[What you will do] Look down the entries below and report how many lines hold the string "nose"; write nothing else.

Data Start Marker

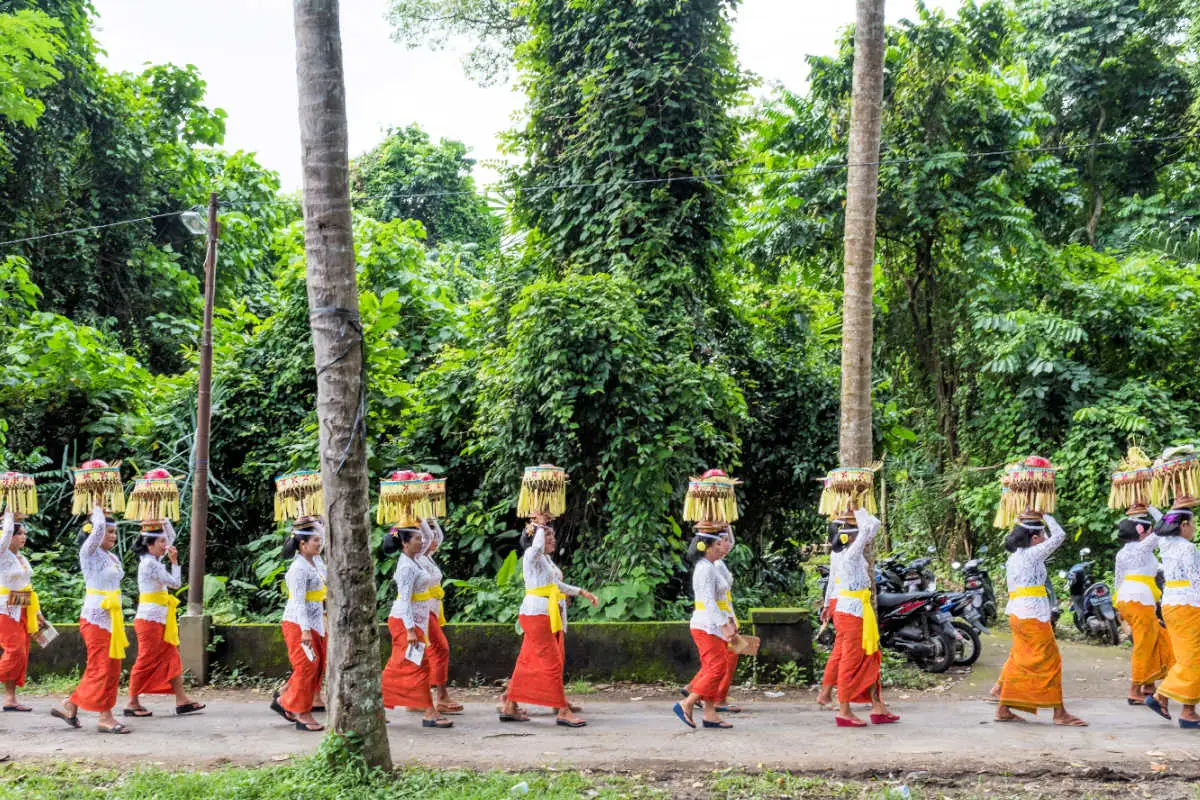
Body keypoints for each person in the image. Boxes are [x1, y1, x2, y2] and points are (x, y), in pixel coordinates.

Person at [500, 511, 598, 727]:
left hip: (545, 612)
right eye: (547, 536)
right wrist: (539, 524)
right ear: (537, 538)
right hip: (537, 614)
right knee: (552, 662)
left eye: (552, 535)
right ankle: (562, 710)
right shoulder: (531, 556)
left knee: (528, 660)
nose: (552, 539)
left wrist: (581, 592)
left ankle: (510, 704)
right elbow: (535, 548)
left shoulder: (544, 560)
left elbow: (556, 586)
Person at [994, 514, 1086, 726]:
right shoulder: (1032, 555)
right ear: (1034, 538)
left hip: (1018, 612)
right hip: (1031, 615)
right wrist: (1045, 514)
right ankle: (1059, 713)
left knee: (1021, 659)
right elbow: (1060, 535)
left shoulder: (1015, 556)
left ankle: (1003, 707)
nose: (1045, 537)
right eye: (1042, 534)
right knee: (1051, 661)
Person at [53, 507, 130, 734]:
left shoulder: (112, 557)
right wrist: (97, 508)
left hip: (112, 618)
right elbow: (96, 531)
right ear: (95, 532)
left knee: (111, 667)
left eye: (115, 533)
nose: (113, 536)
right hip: (95, 618)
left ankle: (72, 705)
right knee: (102, 667)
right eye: (108, 532)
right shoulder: (89, 552)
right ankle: (105, 717)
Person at [125, 520, 204, 717]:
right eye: (161, 542)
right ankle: (132, 702)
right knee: (145, 660)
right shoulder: (151, 564)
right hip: (149, 621)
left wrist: (162, 519)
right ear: (150, 545)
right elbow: (176, 583)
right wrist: (175, 562)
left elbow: (170, 537)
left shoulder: (153, 559)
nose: (165, 545)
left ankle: (181, 699)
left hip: (159, 619)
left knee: (172, 657)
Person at [829, 508, 896, 727]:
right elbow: (867, 528)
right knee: (851, 661)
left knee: (871, 658)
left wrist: (860, 507)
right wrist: (856, 507)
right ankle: (844, 710)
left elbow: (873, 525)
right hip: (852, 613)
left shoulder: (851, 553)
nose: (867, 540)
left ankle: (878, 706)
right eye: (862, 537)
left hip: (859, 611)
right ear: (854, 538)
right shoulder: (849, 555)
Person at [381, 525, 452, 728]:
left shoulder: (415, 561)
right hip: (405, 622)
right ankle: (429, 711)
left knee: (405, 665)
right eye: (417, 539)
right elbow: (404, 601)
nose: (422, 542)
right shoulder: (406, 567)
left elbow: (430, 537)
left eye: (421, 539)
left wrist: (419, 516)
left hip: (417, 620)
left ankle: (379, 706)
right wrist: (411, 630)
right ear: (404, 543)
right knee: (418, 665)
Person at [674, 525, 736, 729]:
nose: (723, 546)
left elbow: (720, 598)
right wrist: (724, 625)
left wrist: (728, 621)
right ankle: (688, 702)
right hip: (706, 625)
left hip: (713, 624)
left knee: (715, 667)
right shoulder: (704, 569)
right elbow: (709, 602)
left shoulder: (712, 566)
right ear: (708, 547)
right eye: (719, 543)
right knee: (717, 668)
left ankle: (710, 714)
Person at [1145, 508, 1200, 727]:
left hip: (1171, 604)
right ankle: (1162, 696)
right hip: (1189, 604)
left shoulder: (1165, 544)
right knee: (1193, 659)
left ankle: (1187, 710)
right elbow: (1196, 580)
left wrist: (1158, 506)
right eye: (1193, 523)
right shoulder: (1188, 548)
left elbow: (1162, 522)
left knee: (1187, 657)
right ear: (1183, 525)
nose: (1195, 528)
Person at [271, 517, 326, 732]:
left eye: (319, 540)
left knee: (317, 665)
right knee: (306, 667)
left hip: (316, 623)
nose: (319, 544)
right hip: (298, 624)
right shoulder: (298, 569)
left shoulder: (317, 563)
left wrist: (315, 521)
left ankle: (285, 700)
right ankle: (302, 712)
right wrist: (304, 630)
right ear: (302, 545)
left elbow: (325, 538)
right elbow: (299, 603)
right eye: (314, 541)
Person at [1114, 511, 1173, 705]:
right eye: (1148, 531)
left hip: (1126, 598)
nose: (1150, 534)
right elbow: (1165, 524)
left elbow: (1117, 580)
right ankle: (1135, 689)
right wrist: (1152, 508)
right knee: (1144, 644)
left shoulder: (1123, 552)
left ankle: (1148, 685)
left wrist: (1117, 607)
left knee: (1158, 639)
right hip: (1139, 600)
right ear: (1141, 533)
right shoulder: (1142, 548)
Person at [418, 518, 462, 715]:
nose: (434, 540)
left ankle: (421, 695)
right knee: (440, 648)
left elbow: (440, 537)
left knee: (431, 651)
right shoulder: (417, 556)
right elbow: (427, 537)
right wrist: (421, 519)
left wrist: (431, 517)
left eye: (435, 536)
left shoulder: (428, 557)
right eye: (430, 537)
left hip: (434, 608)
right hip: (423, 609)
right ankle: (441, 695)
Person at [0, 511, 43, 712]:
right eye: (20, 533)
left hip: (23, 605)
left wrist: (37, 612)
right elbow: (7, 531)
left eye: (24, 533)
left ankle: (10, 698)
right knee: (14, 649)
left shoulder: (21, 557)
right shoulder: (1, 553)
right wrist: (8, 512)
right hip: (5, 607)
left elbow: (27, 585)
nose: (23, 537)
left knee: (22, 651)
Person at [816, 523, 846, 710]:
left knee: (841, 650)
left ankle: (828, 693)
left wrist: (827, 604)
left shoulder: (836, 554)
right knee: (843, 650)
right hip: (846, 603)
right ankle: (828, 693)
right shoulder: (846, 553)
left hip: (836, 600)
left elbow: (831, 581)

Data End Marker

[Exercise answer] 12